WHAT YOU ARE ASKED TO DO:
Task for the records below: copy exactly from the first line on, stopping once the line with "everything I could." is copied, and leave out the pictures.

[[ PROVIDED RECORDS, beginning ]]

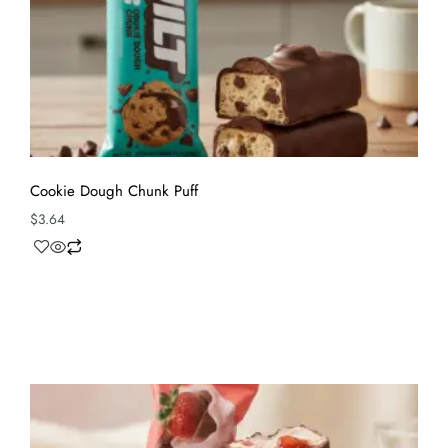
Cookie Dough Chunk Puff
$
3.64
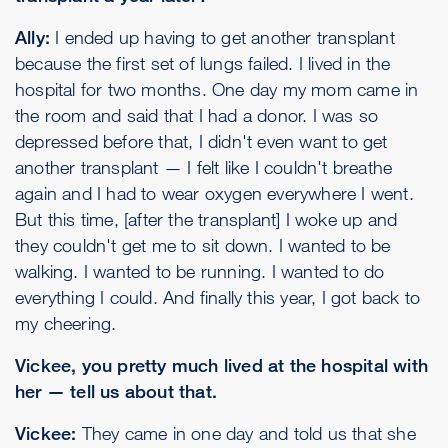
Ally:
I ended up having to get another transplant
because the first set of lungs failed. I lived in the
hospital for two months. One day my mom came in
the room and said that I had a donor. I was so
depressed before that, I didn't even want to get
another transplant — I felt like I couldn't breathe
again and I had to wear oxygen everywhere I went.
But this time, [after the transplant] I woke up and
they couldn't get me to sit down. I wanted to be
walking. I wanted to be running. I wanted to do
everything I could. And finally this year, I got back to
my cheering.
Vickee, you pretty much lived at the hospital with
her — tell us about that.
Vickee:
They came in one day and told us that she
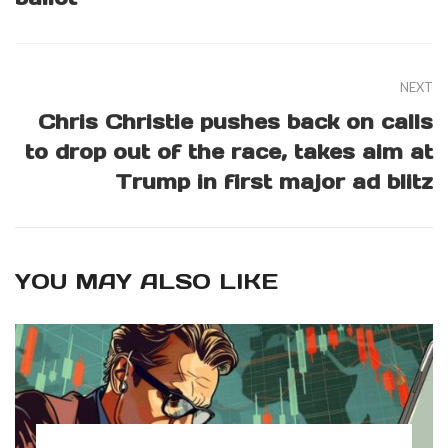
NEXT
Chris Christie pushes back on calls
to drop out of the race, takes aim at
Trump in first major ad blitz
YOU MAY ALSO LIKE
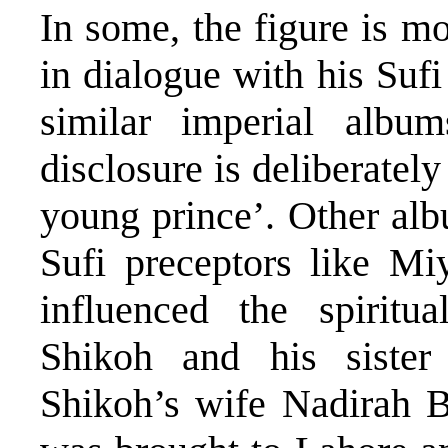
In some, the figure is m
in dialogue with his Suf
similar imperial album
disclosure is deliberately
young prince’. Other albu
Sufi preceptors like M
influenced the spirit
Shikoh and his sister 
Shikoh’s wife Nadirah 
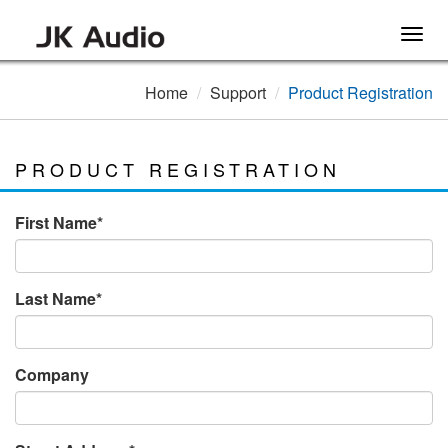
Togg
navig
Home
Support
Product Registration
PRODUCT REGISTRATION
First Name*
Last Name*
Company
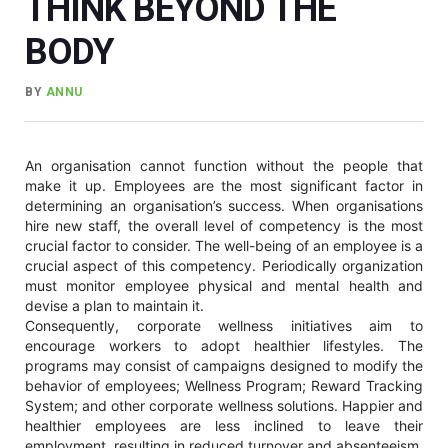
THINK BEYOND THE
BODY
BY
ANNU
An organisation cannot function without the people that
make it up. Employees are the most significant factor in
determining an organisation’s success. When organisations
hire new staff, the overall level of competency is the most
crucial factor to consider. The well-being of an employee is a
crucial aspect of this competency. Periodically organization
must monitor employee physical and mental health and
devise a plan to maintain it.
Consequently, corporate wellness initiatives aim to
encourage workers to adopt healthier lifestyles. The
programs may consist of campaigns designed to modify the
behavior of employees; Wellness Program; Reward Tracking
System; and other corporate wellness solutions. Happier and
healthier employees are less inclined to leave their
employment, resulting in reduced turnover and absenteeism,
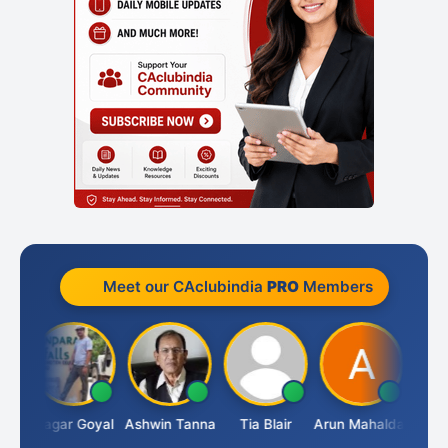
Meet our CAclubindia
PRO
Members
an
Sagar Goyal
Ashwin Tanna
Tia Blair
Arun Mahaldar
Albert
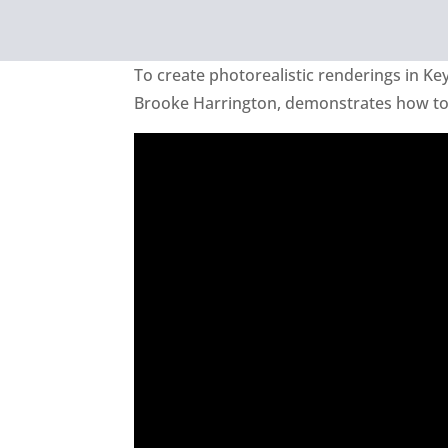
To create photorealistic renderings in Key
Brooke Harrington, demonstrates how to e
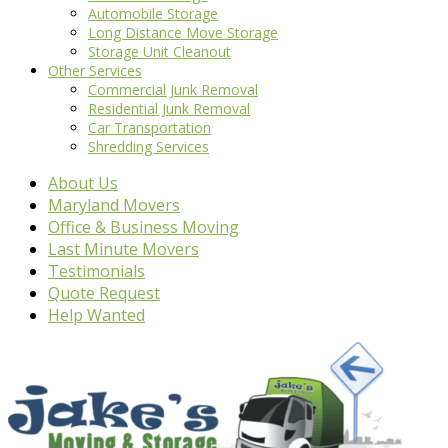
Automobile Storage
Long Distance Move Storage
Storage Unit Cleanout
Other Services
Commercial Junk Removal
Residential Junk Removal
Car Transportation
Shredding Services
About Us
Maryland Movers
Office & Business Moving
Last Minute Movers
Testimonials
Quote Request
Help Wanted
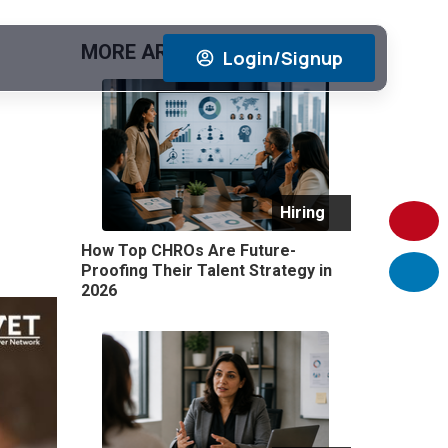
MORE ARTICLES
View All
Login/Signup
Hiring
How Top CHROs Are Future-
Proofing Their Talent Strategy in
2026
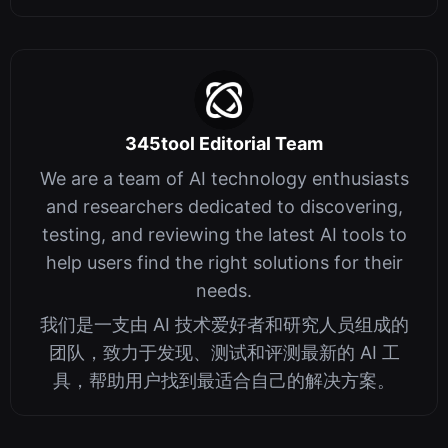
345tool Editorial Team
We are a team of AI technology enthusiasts
and researchers dedicated to discovering,
testing, and reviewing the latest AI tools to
help users find the right solutions for their
needs.
我们是一支由 AI 技术爱好者和研究人员组成的
团队，致力于发现、测试和评测最新的 AI 工
具，帮助用户找到最适合自己的解决方案。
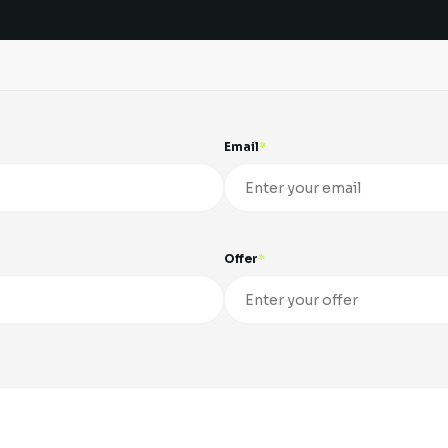
Email
Offer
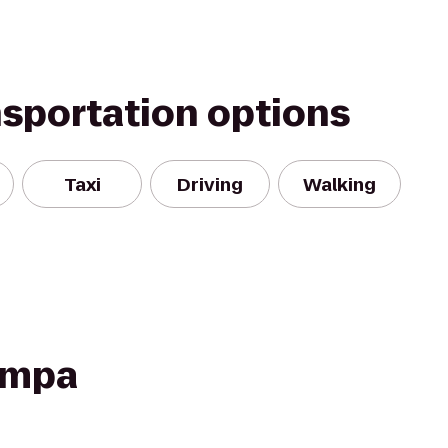
nsportation options
Taxi
Driving
Walking
Tampa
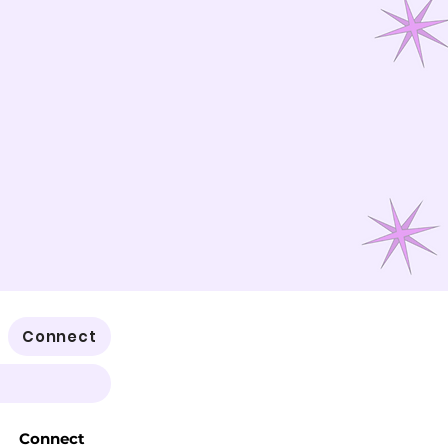
Connect
Connect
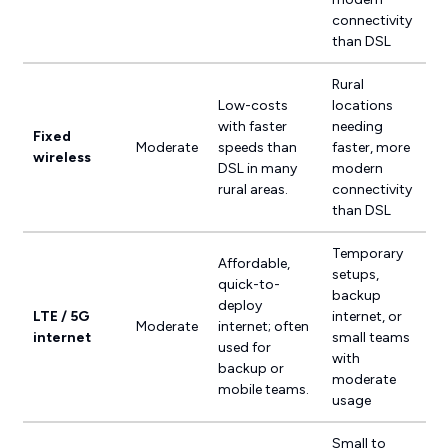
connectivity
than DSL
Rural
Low-costs
locations
with faster
needing
Fixed
Moderate
speeds than
faster, more
wireless
DSL in many
modern
rural areas.
connectivity
than DSL
Temporary
Affordable,
setups,
quick-to-
backup
deploy
LTE / 5G
internet, or
Moderate
internet; often
internet
small teams
used for
with
backup or
moderate
mobile teams.
usage
Small to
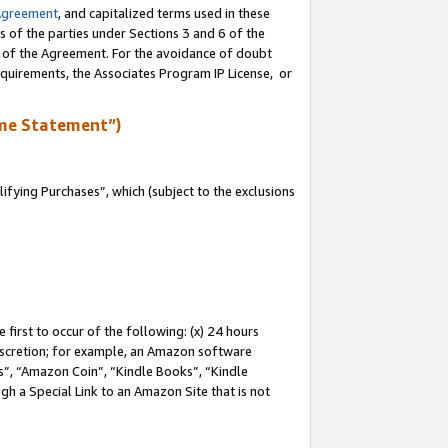
Agreement
, and capitalized terms used in these
s of the parties under Sections 3 and 6 of the
n of the Agreement. For the avoidance of doubt
equirements, the Associates Program IP License, or
me Statement”)
fying Purchases”, which (subject to the exclusions
first to occur of the following: (x) 24 hours
 discretion; for example, an Amazon software
, “Amazon Coin”, “Kindle Books”, “Kindle
gh a Special Link to an Amazon Site that is not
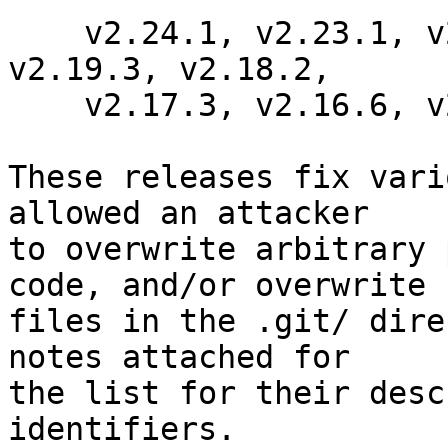
    v2.24.1, v2.23.1, v2.22.2, v2.21.1, v2.20.2, 
v2.19.3, v2.18.2,

    v2.17.3, v2.16.6, v2.15.4, and v2.14.6

These releases fix vari
allowed an attacker

to overwrite arbitrary 
code, and/or overwrite

files in the .git/ dire
notes attached for

the list for their desc
identifiers.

[[ PROVIDED RECORDS, end ]]

TASK OUTPUT:
Cookie Dough Chunk Puff
$
3.64
Ally:
I ended up having to get another transplant
because the first set of lungs failed. I lived in the
hospital for two months. One day my mom came in
the room and said that I had a donor. I was so
depressed before that, I didn't even want to get
another transplant — I felt like I couldn't breathe
again and I had to wear oxygen everywhere I went.
But this time, [after the transplant] I woke up and
they couldn't get me to sit down. I wanted to be
walking. I wanted to be running. I wanted to do
everything I could. And finally this year, I got back to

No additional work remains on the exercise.